Das Geisterschiff von der Spree

Ein Schiff ohne Bootssteg 

Ein Schiff, verankert und ohne Bootssteg. Einsam und verlassen und vom Vandalismus schon sehr zerstört. Da kommt die Frage auf: was ist das für ein Schiff und welche Geschichte hat es? Dem bin ich nachgegangen.

Das Schiffswrack, welches ein zum Ausflugsschiff umgebauter Frachter von 1959 war, liegt seit Oktober 1996 abgeschleppt unweit des Badeschiffs in Berlin Treptow-Köpenick, im ehemaligen Grenzkontrollhafen der DDR halbversunken in der Spree.
Laut Medienberichten sollte das Schiff schon seit ca. 2 Jahren „weg“ sein und trägt laut Kapitän Günther van den Lücht den Namen der Chemnitzerin Doktorin Dr. med. Ingrid Monika Rotraut Wengler (Fachärztin für Chirurgie), die im Jahre 1979 tödlich bei einem Autounfall in Sachsen-Anhalt verunglückte.

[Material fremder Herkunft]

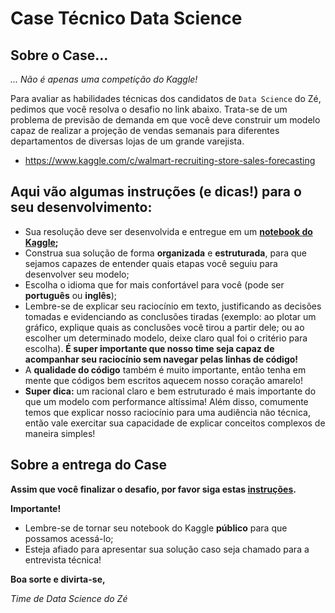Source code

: # Case Técnico Data Science

## Sobre o Case...
*... Não é apenas uma competição do Kaggle!* 

Para avaliar as habilidades técnicas dos candidatos de `Data Science` do Zé, pedimos que você resolva o desafio no link abaixo. Trata-se de um problema de previsão de demanda em que você deve construir um modelo capaz de realizar a projeção de vendas semanais para diferentes departamentos de diversas lojas de um grande varejista.
* https://www.kaggle.com/c/walmart-recruiting-store-sales-forecasting

## Aqui vão algumas instruções (e dicas!) para o seu desenvolvimento:
* Sua resolução deve ser desenvolvida e entregue em um **[notebook do Kaggle](https://www.kaggle.com/docs/kernels);**
* Construa sua solução de forma **organizada** e **estruturada**, para que sejamos capazes de entender quais etapas você seguiu para desenvolver seu modelo;
* Escolha o idioma que for mais confortável para você (pode ser **português** ou **inglês**);
* Lembre-se de explicar seu raciocínio em texto, justificando as decisões tomadas e evidenciando as conclusões tiradas (exemplo: ao plotar um gráfico, explique quais as conclusões você tirou a partir dele; ou ao escolher um determinado modelo, deixe claro qual foi o critério para escolha). **É super importante que nosso time seja capaz de acompanhar seu raciocínio sem navegar pelas linhas de código!**
* A **qualidade do código** também é muito importante, então tenha em mente que códigos bem escritos aquecem nosso coração amarelo!
* **Super dica:** um racional claro e bem estruturado é mais importante do que um modelo com performance altíssima! Além disso, comumente temos que explicar nosso raciocínio para uma audiência não técnica, então vale exercitar sua capacidade de explicar conceitos complexos de maneira simples!

## Sobre a entrega do Case
**Assim que você finalizar o desafio, por favor siga estas [instruções](https://github.com/ZXVentures/ze-code-challenges#how-to-deliver).**

**Importante!**
* Lembre-se de tornar seu notebook do Kaggle **público** para que possamos acessá-lo;
* Esteja afiado para apresentar sua solução caso seja chamado para a entrevista técnica!

**Boa sorte e divirta-se,**

*Time de Data Science do Zé*
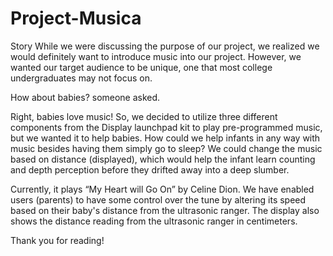 # Project-Musica

Story
While we were discussing the purpose of our project, we realized we would definitely want to introduce music into our project. However, we wanted our target audience to be unique, one that most college undergraduates may not focus on.

How about babies?
someone asked.

Right, babies love music!
So, we decided to utilize three different components from the Display launchpad kit to play pre-programmed music, but we wanted it to help babies. How could we help infants in any way with music besides having them simply go to sleep? We could change the music based on distance (displayed), which would help the infant learn counting and depth perception before they drifted away into a deep slumber.

Currently, it plays “My Heart will Go On” by Celine Dion. We have enabled users (parents) to have some control over the tune by altering its speed based on their baby's distance from the ultrasonic ranger. The display also shows the distance reading from the ultrasonic ranger in centimeters.

Thank you for reading!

Zuletzt war sie chirurgische Oberärztin am Dreifaltigkeits-Hospital in Lippstadt (NRW). Sie war die große Liebe des Kapitäns. Dieser war einstiger Manager bei Triumph-Adler für den Bereich „EDV im Bildungswesen“.
Van de Lücht spricht von Behördenwillkür, das sein Boot eines Tages einfach abgeschleppt wurde. Er war als neuer Eigentümer der MS Dr. Ingrid Wengler nach dem Fall der Mauer mit diesem pleite gegangen.
Irgendwann war der „Kahn“ weg und seitdem liegt es am besagten Ort ohne Steg und van de Lücht kann dieses Schiff natürlich nicht mehr betreten.

Der Tagesspiegel schreibt allerdings dazu:

Kaptän Franz van de Lücht benannte sie nach seiner verstorben Frau. Er lebte auf dem Schiff und veranstaltete Kreuzfahrten nach Schwerin. Wenn er in Berlin war, legte er in Stralau an.
Eines Tages habe es das Wasser- und Schiffahrtsamt dort abschleppen lassen, sagt van de Lücht. „Die fanden, dass es störte.“ Am neuen Liegeplatz konnte er nicht mehr an Bord, und war damit „obdachlos“.“
Auch hier sind die Eigentumsverhältnisse verwickelt. Michael Scholz vom Schiffahrtsamt sagt, eine Bank habe „eigentumsgleiche Rechte.“ Er sei zwar im Rückstand mit einer Hypothek, sagt von de Lücht, aber: „Ich bin Besitzer und Eigentümer.“ Trotzdem unternimmt der Kapitän nichts, um sein Schiff wiederzubekommen. „Ich bin in Warteposition.“ Die anderen auch.

Der Käptn hat eine Website erstellt: Dr. Ingrid Wengler. Sogar einen Fanclub gibt es auf Facebook. Man möchte das Schiff weiterhin irgendwie erhalten, aber es rottet Jahr für Jahr weiter vor sich hin…

Unweit der MS Dr. Wengler liegt auch das Berlin-bekannte Schiff: „MS Hoppetosse“. Mit diesem Club-Schiff kann man ganz gemächlich auf den Spreewellen schaukeln, sich von atmosphärischen Clubklängen davontreiben lassen und auch nach dem dritten Cocktail noch beruhigt feststellen können, dass die Hoppetosse fest vertaut ist. Allerdings mit Bootssteg!